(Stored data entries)
━━━━━━

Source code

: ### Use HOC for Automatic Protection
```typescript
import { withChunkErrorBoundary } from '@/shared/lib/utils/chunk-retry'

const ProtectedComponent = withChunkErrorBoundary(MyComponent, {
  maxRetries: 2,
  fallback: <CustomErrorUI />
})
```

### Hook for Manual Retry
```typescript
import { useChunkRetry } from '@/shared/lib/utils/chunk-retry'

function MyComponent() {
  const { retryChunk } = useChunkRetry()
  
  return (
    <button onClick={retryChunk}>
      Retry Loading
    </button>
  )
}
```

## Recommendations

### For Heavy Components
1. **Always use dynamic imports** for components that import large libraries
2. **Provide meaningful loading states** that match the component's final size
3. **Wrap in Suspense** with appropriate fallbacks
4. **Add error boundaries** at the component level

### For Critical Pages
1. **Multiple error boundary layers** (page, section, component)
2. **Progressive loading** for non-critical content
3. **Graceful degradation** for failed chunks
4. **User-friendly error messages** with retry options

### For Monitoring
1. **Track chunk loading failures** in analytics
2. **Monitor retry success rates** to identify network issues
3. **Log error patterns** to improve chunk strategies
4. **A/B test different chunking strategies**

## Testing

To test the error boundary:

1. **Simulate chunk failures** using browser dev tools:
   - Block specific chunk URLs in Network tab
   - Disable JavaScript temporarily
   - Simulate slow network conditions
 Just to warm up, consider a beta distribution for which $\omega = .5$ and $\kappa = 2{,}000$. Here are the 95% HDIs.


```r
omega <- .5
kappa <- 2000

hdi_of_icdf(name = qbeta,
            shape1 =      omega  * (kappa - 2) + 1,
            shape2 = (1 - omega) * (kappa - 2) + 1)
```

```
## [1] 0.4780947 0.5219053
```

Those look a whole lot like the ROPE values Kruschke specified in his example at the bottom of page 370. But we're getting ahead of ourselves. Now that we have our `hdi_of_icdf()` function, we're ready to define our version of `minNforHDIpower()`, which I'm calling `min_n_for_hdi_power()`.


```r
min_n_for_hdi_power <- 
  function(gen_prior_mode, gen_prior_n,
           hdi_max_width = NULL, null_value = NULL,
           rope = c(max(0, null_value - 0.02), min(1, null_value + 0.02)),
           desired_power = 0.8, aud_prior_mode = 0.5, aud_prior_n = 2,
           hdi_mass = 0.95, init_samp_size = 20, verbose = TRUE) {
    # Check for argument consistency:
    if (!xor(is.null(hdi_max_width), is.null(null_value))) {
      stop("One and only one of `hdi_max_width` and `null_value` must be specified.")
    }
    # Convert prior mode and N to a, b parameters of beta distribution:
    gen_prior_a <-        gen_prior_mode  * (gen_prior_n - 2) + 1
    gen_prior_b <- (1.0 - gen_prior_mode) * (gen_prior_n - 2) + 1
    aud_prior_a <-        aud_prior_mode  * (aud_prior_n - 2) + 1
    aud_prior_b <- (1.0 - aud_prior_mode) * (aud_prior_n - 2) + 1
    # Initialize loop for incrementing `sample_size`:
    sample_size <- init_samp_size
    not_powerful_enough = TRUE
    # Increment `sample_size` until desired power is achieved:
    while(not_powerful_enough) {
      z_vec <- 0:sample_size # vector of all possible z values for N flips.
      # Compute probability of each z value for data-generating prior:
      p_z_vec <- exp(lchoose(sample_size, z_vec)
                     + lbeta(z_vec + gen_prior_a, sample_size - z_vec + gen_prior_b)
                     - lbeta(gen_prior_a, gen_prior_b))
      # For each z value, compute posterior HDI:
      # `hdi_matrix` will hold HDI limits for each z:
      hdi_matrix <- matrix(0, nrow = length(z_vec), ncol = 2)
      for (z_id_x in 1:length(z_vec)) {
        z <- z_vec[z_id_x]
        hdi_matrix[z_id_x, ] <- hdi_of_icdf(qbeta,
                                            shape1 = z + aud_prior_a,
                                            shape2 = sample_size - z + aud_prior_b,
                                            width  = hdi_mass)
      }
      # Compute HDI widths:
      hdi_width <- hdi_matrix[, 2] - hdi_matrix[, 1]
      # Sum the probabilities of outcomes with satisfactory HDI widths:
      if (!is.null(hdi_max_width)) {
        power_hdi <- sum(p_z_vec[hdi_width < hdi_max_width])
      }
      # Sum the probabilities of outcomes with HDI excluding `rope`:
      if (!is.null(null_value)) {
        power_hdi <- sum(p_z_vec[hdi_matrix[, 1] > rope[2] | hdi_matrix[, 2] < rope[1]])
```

━━━━━━

> PROBLEM TO SOLVE: Above are the entries. Quote exactly the lines from the one bearing "### For Critical Pages" through the one bearing "1. **Track chunk".

> WRITTEN SOLUTION:
### For Critical Pages
1. **Multiple error boundary layers** (page, section, component)
2. **Progressive loading** for non-critical content
3. **Graceful degradation** for failed chunks
4. **User-friendly error messages** with retry options

### For Monitoring
1. **Track chunk loading failures** in analytics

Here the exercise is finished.